At my school, everyone works on their master’s thesis project as a group. What’s cool about them, too, is that each project is proposed by a member of the public in search of answers to a current environmental issue. I was assigned/I chose a project proposed by the City of Santa Barbara’s Planning Commission. Over the next year, myself and three others, will study the effects of housing on transportation patterns. Our environmental interest in transportation comes from the fact that it is one of the largest sources of the greenhouse gas emissions that cause climate change. We are trying to find out if creating housing closer to jobs is a successful way to reduce peoples’ driving, and therefore reduce their emissions. To kick-off the project, I created my team’s project website. If you want to learn more about some housing issues in Santa Barbara and how our project works, check it out here .
Check out this article I wrote about my LEED course at school! It was published today on the United States Green Building Council (USGBC) and the Center for Green Schools.
This past week we’ve been learning the basics of LEED certification. Our building, the Student Resources Building, is participating in Version 4 of Operations and Management: Existing Buildings. We started by familiarizing ourselves with the LEED credits. These credits are the criteria by which a building earns points for certification. Credits fall into the following categories:
- Location and Transportation
- Sustainable Sites
- Water Efficiency
- Energy and Atmosphere
- Materials and Resources
- Indoor Air Quality
- Regional Priority
The majority of the points possible go towards the Energy and Atmosphere credit category (38 out of 110). But it’s also interesting to note that LEED gives points for geographically specific credits. The Regional Priority category is made up of four credits specific to the zip-code the building is located in. Here in the 93101 zip-code, these credits are:
- Optimize Energy Efficiency Performance
- On-Site and Off-Site Renewable Energy
- Daylight and Views
- Solid Waste Management- Ongoing Consumables
- Alternative Commuting Transportation
- Additional Indoor Plumbing Fixtures and Fitting Efficiency
We can choose to achieve up to four of these credits.
Next week we are meeting with the building’s stakeholders to learn more about their specific goals and ways we can work together to achieve LEED Gold for the SRB.
For more information about LEED and the certification process head to USGBC.org
Part of the purpose of this blog is to document my life as a graduate student at UCSB. One course that I will be taking this year is a LEED lab. Over the next 10 months, I will be learning all about the LEED certification process and be participating in the certification of our Student Resources Building (SRB) on campus.
So what is LEED? LEED stands for Leadership in Energy & Environmental Design. It’s a certification process conducted by the U.S. Green Building Council. Basically, its a certificate and plan for your building that says you are energy efficient and environmentally aware. Its completely optional and it has different levels of participation. Certain aspects of your building are worth a specific amount of points. These points add up to form your score, which determines your certification level. The levels are “Certified”, “Silver”, “Gold”, and “Platinum”.

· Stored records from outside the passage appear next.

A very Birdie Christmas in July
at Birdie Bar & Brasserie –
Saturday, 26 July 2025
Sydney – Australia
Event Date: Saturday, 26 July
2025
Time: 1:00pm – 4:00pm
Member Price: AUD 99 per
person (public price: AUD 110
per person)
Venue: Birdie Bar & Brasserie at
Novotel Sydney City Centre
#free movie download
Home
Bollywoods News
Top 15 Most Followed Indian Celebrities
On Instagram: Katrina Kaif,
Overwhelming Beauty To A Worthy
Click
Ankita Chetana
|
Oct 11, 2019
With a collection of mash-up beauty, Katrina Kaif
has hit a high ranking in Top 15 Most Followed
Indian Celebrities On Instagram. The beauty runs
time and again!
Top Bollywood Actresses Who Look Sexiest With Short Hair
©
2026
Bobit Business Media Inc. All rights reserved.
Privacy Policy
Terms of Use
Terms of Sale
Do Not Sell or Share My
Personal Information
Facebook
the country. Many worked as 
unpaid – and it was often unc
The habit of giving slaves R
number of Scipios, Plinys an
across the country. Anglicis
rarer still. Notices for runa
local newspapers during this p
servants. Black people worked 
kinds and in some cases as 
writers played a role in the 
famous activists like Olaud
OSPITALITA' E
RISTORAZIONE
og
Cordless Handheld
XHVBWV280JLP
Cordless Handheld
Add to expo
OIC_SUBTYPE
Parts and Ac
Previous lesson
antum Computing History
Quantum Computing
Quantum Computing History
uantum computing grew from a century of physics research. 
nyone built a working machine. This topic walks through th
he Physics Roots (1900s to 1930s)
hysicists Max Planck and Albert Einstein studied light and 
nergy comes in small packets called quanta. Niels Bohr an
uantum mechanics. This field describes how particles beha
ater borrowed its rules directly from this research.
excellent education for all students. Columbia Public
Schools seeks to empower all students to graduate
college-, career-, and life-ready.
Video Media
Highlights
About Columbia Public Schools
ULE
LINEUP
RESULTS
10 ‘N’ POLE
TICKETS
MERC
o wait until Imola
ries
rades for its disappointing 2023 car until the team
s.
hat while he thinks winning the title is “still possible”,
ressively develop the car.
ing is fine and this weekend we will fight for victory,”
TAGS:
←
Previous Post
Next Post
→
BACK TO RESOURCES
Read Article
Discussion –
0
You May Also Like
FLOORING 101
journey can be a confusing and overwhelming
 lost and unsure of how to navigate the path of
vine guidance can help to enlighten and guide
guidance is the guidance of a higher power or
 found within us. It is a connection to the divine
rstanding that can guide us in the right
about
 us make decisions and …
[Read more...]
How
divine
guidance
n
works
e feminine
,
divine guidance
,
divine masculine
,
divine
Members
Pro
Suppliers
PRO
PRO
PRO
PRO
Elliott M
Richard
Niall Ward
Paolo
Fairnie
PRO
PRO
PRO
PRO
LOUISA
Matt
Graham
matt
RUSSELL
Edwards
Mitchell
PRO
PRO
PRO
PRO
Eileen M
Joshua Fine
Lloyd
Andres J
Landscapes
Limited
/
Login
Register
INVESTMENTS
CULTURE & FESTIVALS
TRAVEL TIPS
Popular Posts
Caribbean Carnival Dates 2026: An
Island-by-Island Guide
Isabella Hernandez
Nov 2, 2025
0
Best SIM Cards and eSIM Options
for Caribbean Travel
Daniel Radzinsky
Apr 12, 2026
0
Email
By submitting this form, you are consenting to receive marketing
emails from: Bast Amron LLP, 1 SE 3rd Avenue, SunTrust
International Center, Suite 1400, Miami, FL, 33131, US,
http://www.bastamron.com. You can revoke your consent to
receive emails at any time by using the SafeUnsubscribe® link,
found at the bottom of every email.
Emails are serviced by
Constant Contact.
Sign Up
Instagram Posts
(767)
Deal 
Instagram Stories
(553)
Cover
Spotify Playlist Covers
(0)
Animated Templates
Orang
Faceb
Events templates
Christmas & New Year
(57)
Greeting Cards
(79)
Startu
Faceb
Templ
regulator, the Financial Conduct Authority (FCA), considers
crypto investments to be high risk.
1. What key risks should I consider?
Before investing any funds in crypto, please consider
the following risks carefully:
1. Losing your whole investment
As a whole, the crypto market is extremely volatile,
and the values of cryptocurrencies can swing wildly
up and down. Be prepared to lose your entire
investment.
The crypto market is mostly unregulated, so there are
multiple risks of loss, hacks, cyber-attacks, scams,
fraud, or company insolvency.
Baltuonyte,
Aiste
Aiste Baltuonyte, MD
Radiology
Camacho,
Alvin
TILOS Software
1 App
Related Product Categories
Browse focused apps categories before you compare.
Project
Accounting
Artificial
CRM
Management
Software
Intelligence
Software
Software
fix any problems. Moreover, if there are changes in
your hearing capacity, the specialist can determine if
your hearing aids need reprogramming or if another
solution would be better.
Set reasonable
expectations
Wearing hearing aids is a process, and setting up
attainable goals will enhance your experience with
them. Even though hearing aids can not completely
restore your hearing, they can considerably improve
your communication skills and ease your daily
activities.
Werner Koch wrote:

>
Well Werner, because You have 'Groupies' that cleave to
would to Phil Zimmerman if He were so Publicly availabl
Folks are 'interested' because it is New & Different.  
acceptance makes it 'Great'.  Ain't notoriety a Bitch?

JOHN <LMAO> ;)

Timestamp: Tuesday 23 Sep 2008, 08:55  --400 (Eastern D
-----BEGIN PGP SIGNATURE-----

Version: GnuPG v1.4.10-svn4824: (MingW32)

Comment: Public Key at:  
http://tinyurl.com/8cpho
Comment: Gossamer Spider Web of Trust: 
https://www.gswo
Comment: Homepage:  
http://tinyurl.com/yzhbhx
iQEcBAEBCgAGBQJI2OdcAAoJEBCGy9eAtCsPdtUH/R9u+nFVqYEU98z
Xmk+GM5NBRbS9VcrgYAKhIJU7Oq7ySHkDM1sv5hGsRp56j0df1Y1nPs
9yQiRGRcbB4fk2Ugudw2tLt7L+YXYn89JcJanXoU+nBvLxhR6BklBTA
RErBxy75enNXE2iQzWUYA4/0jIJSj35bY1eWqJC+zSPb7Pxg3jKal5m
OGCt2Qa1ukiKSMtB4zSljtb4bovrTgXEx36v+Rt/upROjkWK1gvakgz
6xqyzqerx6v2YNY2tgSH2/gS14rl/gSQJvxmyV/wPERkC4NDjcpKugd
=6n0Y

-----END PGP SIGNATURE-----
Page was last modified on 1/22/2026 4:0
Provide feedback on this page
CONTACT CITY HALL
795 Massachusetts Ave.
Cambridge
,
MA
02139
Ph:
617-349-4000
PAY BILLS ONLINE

So in this class, I will learn about the certification process; enough so that at the end of the year I will be prepared to take the Green Building Council’s exam and become a LEED Green Associate. The other goal for this year concerns the SRB. It will be the model for all of our learning. Our goal is to take it from a “Silver” level building to “Gold” in June.
I am very excited for this class! I think it will be a great opportunity to learn about green building and get some hands-on experience.